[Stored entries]

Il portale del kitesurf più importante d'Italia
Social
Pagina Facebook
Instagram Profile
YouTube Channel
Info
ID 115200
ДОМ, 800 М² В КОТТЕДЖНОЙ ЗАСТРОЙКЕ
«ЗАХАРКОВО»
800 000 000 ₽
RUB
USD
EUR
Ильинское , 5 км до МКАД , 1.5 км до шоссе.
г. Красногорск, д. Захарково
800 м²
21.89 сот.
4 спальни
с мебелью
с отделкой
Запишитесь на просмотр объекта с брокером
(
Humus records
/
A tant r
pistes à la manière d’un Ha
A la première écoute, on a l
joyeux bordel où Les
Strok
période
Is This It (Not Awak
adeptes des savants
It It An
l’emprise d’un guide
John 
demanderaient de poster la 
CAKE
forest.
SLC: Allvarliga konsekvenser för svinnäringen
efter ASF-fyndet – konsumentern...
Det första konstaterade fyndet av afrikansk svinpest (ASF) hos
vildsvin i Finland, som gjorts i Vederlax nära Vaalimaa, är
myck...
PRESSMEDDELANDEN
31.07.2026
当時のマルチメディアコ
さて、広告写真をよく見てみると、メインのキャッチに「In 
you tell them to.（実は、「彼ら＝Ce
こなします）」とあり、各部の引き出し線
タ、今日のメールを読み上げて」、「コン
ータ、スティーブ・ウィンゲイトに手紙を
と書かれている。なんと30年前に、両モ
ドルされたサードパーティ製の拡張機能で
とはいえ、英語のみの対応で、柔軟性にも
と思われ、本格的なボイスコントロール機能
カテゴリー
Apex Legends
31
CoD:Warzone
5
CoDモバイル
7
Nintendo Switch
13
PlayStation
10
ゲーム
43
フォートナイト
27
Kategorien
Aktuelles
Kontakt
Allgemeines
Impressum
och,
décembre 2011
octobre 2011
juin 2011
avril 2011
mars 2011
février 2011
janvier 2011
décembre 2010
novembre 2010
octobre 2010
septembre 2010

* _TASK BRIEF_
In the records above, return only the line that contains "当時のマルチメディアコ" and every line after it through the last, exactly as they appear.

* _OUTPUT FOR THIS TASK_
当時のマルチメディアコ
さて、広告写真をよく見てみると、メインのキャッチに「In 
you tell them to.（実は、「彼ら＝Ce
こなします）」とあり、各部の引き出し線
タ、今日のメールを読み上げて」、「コン
ータ、スティーブ・ウィンゲイトに手紙を
と書かれている。なんと30年前に、両モ
ドルされたサードパーティ製の拡張機能で
とはいえ、英語のみの対応で、柔軟性にも
と思われ、本格的なボイスコントロール機能
カテゴリー
Apex Legends
31
CoD:Warzone
5
CoDモバイル
7
Nintendo Switch
13
PlayStation
10
ゲーム
43
フォートナイト
27
Kategorien
Aktuelles
Kontakt
Allgemeines
Impressum
och,
décembre 2011
octobre 2011
juin 2011
avril 2011
mars 2011
février 2011
janvier 2011
décembre 2010
novembre 2010
octobre 2010
septembre 2010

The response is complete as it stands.